Monday, March 8, 2010

Oscar Hangover 2010

This year, for the first time in many, many years--perhaps for the first time ever, in fact--I didn't catch even a single second of the Oscarcast. I didn't feel the urge to flip over to my local ABC affiliate and check on the proceedings. I really, seriously didn't care.

Instead, I cooked a bottom round steak and covered it with grilled onions and garlic while Dave Brubeck wafted from the living room. Then I sat down and watched The Oscar on TCM. It's a truly dreadful 1966 movie starring Stephen Boyd as a selfish, manipulative, vindictive bastard who nonetheless snags a Best Actor nomination who goes to the ceremony alone because he's dumped all his old friends. His inexplicably loyal best friend (Tony Bennett!) then tells the story in flashback, starting with their days together working bottom-of-the-barrel clubs with Boyd's stripper girlfriend (Jill St.
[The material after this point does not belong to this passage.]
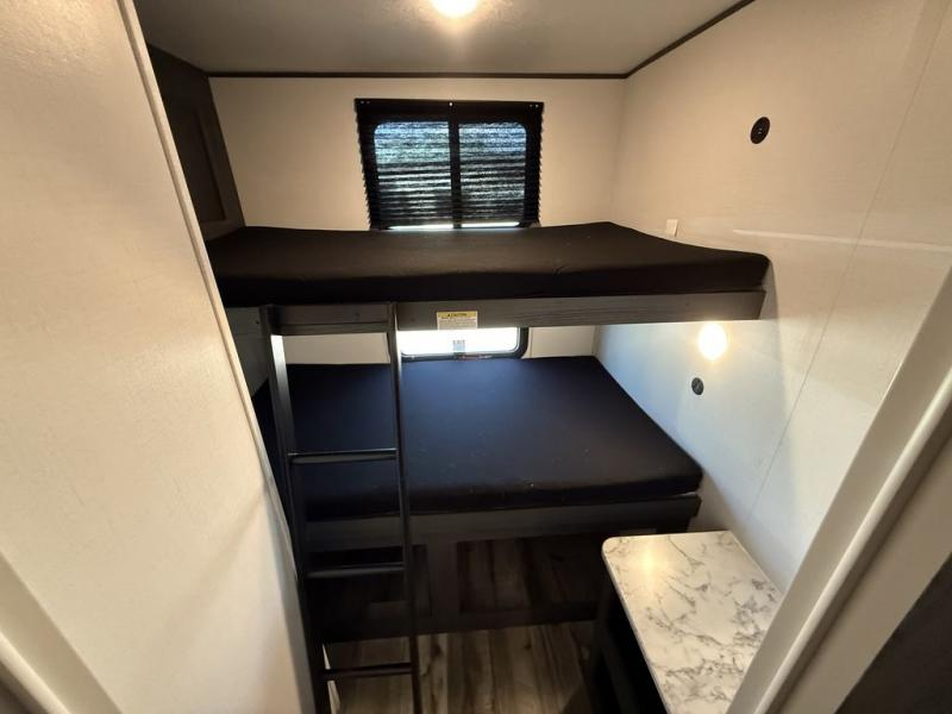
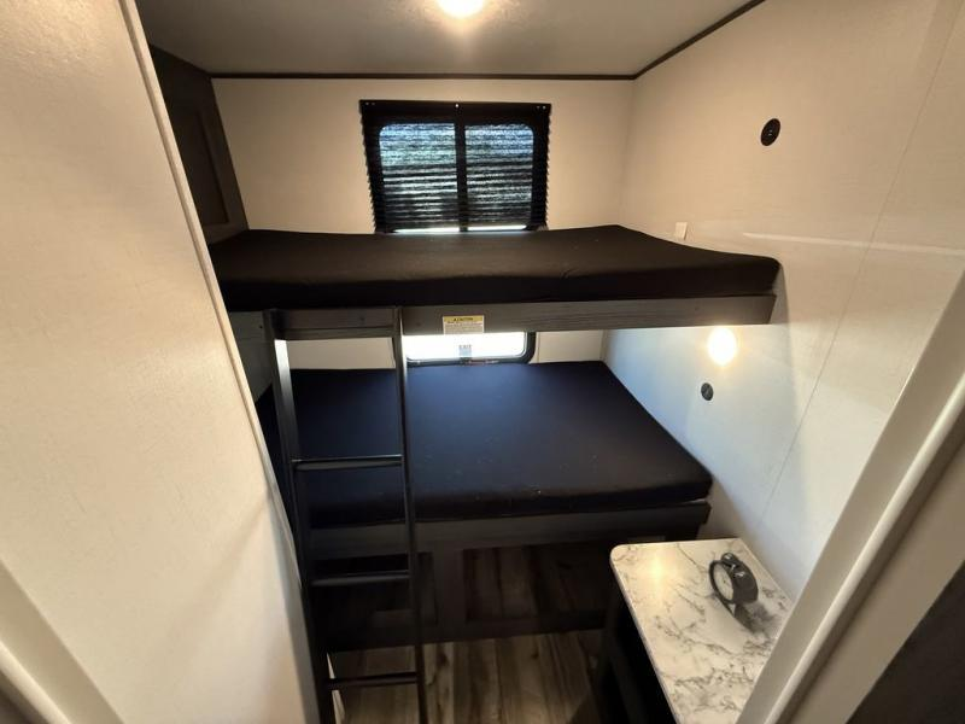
+ alarm clock [707,551,760,614]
John, looking fine in a tiger-print bikini) to hooking up with an older woman (Eleanor Parker) who connects him with an agent (Milton Berle in a completely straight role) and up the ladder to success, throwing off friends and lovers left and right. He's finally pissed off all of Hollywood with his asshatery when the surprise Oscar nom comes in, thus allowing him to become more insufferable than ever before, even to Bennett and Boyd's also-inexplicable faithful wife (Elke Sommer, looking lovely in lingerie).
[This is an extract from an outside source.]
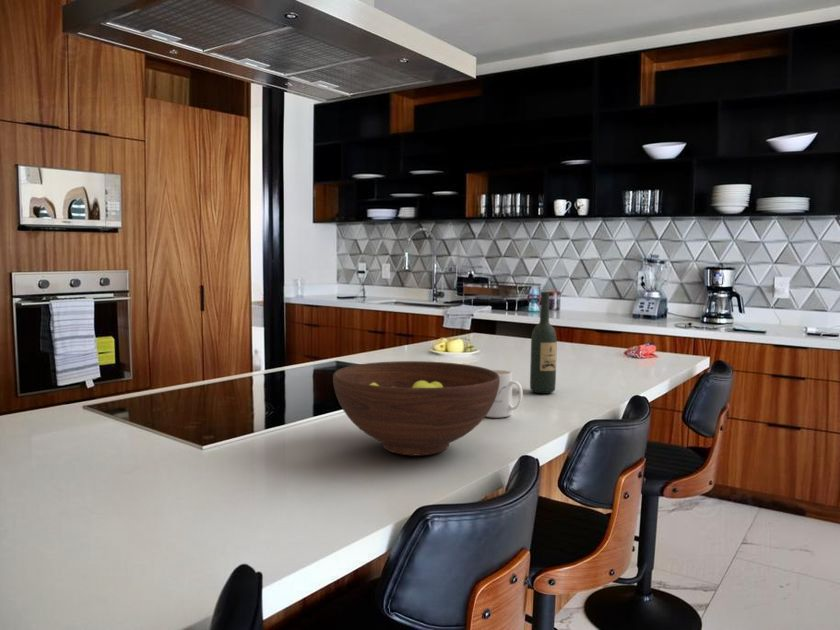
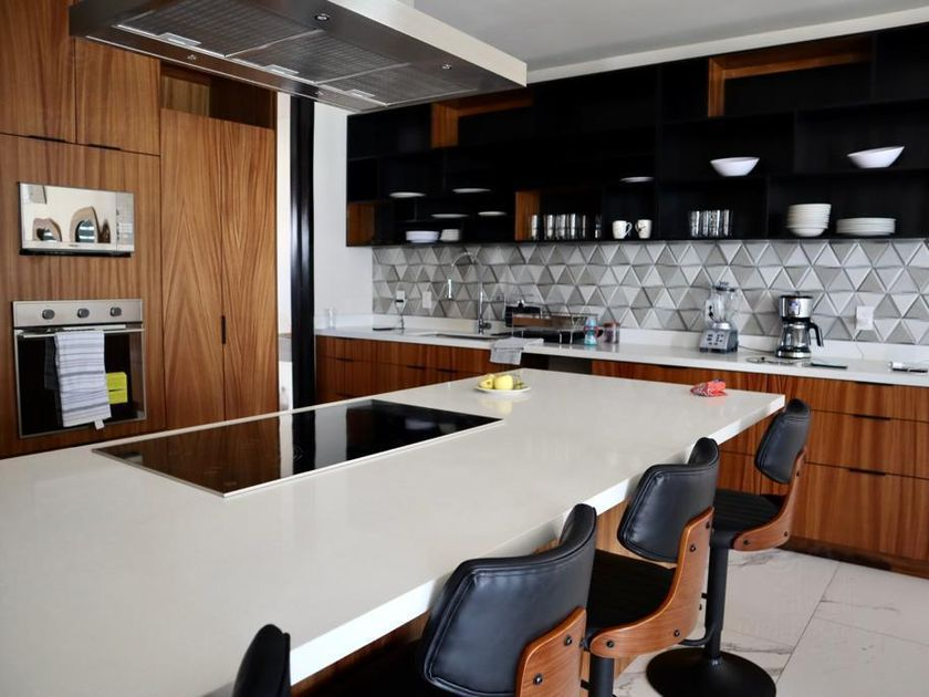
- wine bottle [529,291,558,394]
- fruit bowl [332,360,500,457]
- mug [485,368,524,419]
There are lots of other past and present stars throughout the movie, including Broderick Crawford as an abusive small-town sheriff, Joseph Cotten as the head of Boyd's studio, Peter Lawford as a washed-up actor now waiting tables for a living, Walter Brennan as a network sponsor, Ed Begley Sr. as a strip club owner, Ernest Borgnine as a sleazy private eye, Edie Adams as Borgnine's sleazy ex-wife, and loads of people playing themselves, like Edith Head, Bob Hope, Hedda Hopper, Merle Oberon and Frank Sinatra.

All that star power can't make up for a melodramatic screenplay (adapted by Harlan Ellison, among others, from the novel by Richard Sale) that never fully explains why anyone wants to be around this creep, much less help him on his way to the top. Even more inexplicable is the Academy's cooperation with this project--didn't anyone there read the script?

Despite (or, perhaps because of) the utter lack of quality of The Oscar, I had a good time. Or maybe it was the TheraFlu I was drinking to shake the bug I've had for the past week. Or, most likely of all, it was because no matter how awful The Oscar was, it was still shorter and funnier than the actual Oscars ceremony. And that's just plain sad.